Page-level text extractions:
════════════════════
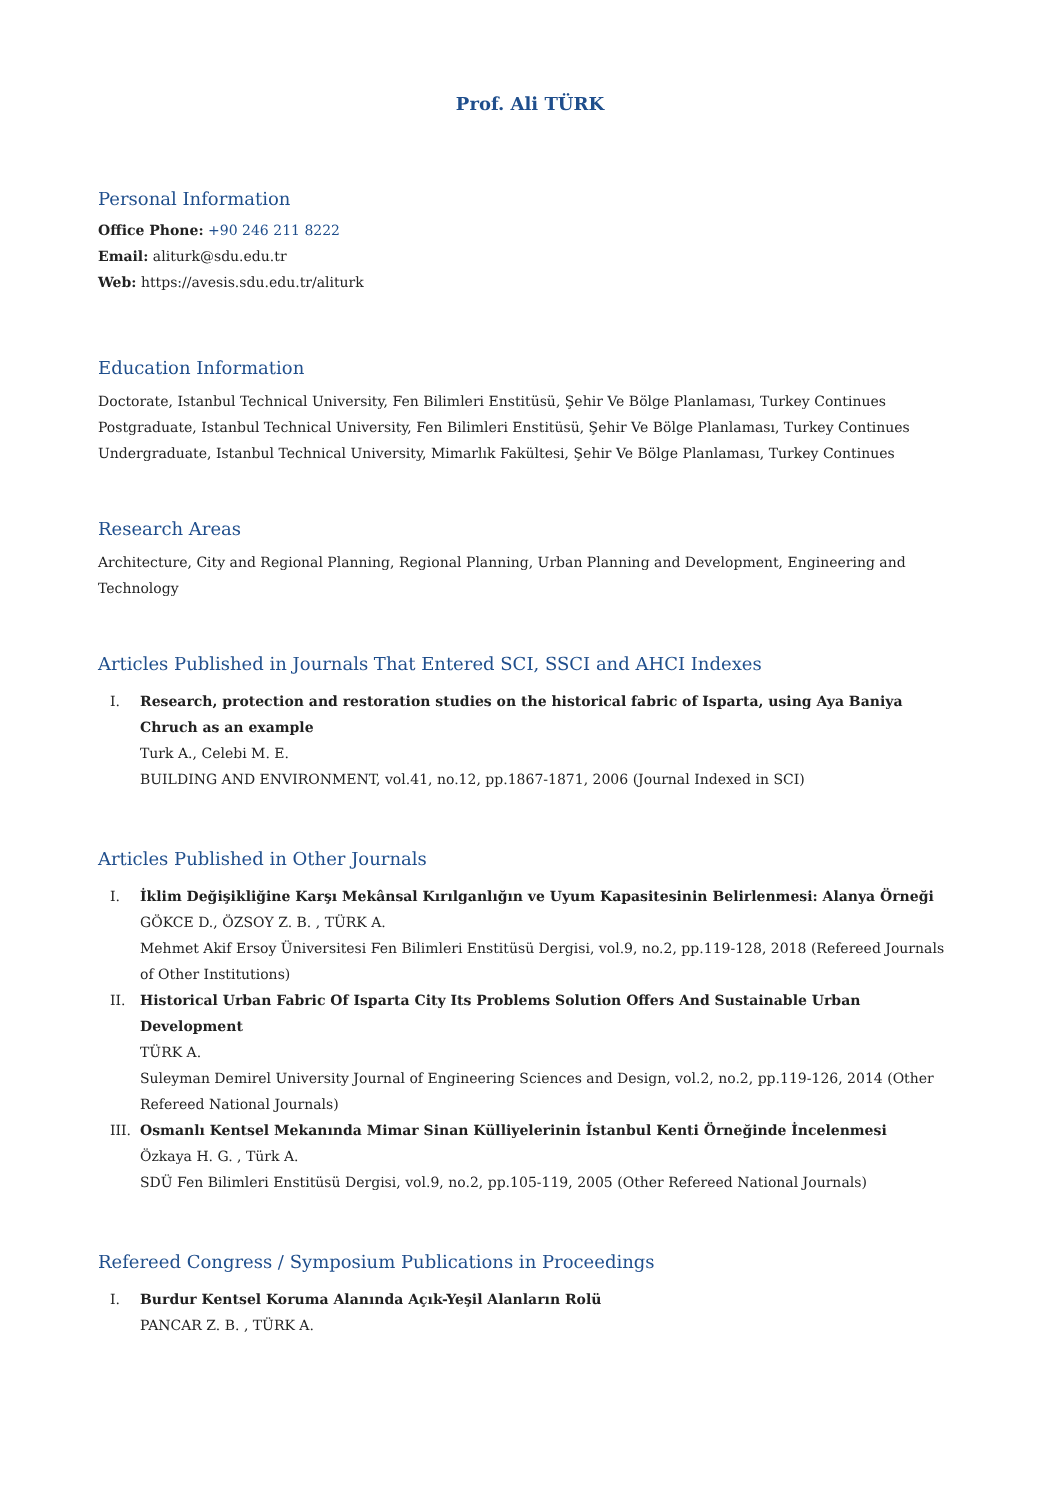Prof. Ali TÜRK
Personal Information
Office Phone: +90 246 211 8222
Email: aliturk@sdu.edu.tr
Web: https://avesis.sdu.edu.tr/aliturk
Education Information
Doctorate, Istanbul Technical University, Fen Bilimleri Enstitüsü, Şehir Ve Bölge Planlaması, Turkey Continues
Postgraduate, Istanbul Technical University, Fen Bilimleri Enstitüsü, Şehir Ve Bölge Planlaması, Turkey Continues
Undergraduate, Istanbul Technical University, Mimarlık Fakültesi, Şehir Ve Bölge Planlaması, Turkey Continues
Research Areas
Architecture, City and Regional Planning, Regional Planning, Urban Planning and Development, Engineering and Technology
Articles Published in Journals That Entered SCI, SSCI and AHCI Indexes
I. Research, protection and restoration studies on the historical fabric of Isparta, using Aya Baniya Chruch as an example
Turk A., Celebi M. E.
BUILDING AND ENVIRONMENT, vol.41, no.12, pp.1867-1871, 2006 (Journal Indexed in SCI)
Articles Published in Other Journals
I. İklim Değişikliğine Karşı Mekânsal Kırılganlığın ve Uyum Kapasitesinin Belirlenmesi: Alanya Örneği
GÖKCE D., ÖZSOY Z. B. , TÜRK A.
Mehmet Akif Ersoy Üniversitesi Fen Bilimleri Enstitüsü Dergisi, vol.9, no.2, pp.119-128, 2018 (Refereed Journals of Other Institutions)
II. Historical Urban Fabric Of Isparta City Its Problems Solution Offers And Sustainable Urban Development
TÜRK A.
Suleyman Demirel University Journal of Engineering Sciences and Design, vol.2, no.2, pp.119-126, 2014 (Other Refereed National Journals)
III. Osmanlı Kentsel Mekanında Mimar Sinan Külliyelerinin İstanbul Kenti Örneğinde İncelenmesi
Özkaya H. G. , Türk A.
SDÜ Fen Bilimleri Enstitüsü Dergisi, vol.9, no.2, pp.105-119, 2005 (Other Refereed National Journals)
Refereed Congress / Symposium Publications in Proceedings
I. Burdur Kentsel Koruma Alanında Açık-Yeşil Alanların Rolü
PANCAR Z. B. , TÜRK A.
════════════════════
*Exercise*: For every line in the entries above that contains "Published", add one to a count, and give that number by itself.

*Answer space*: 2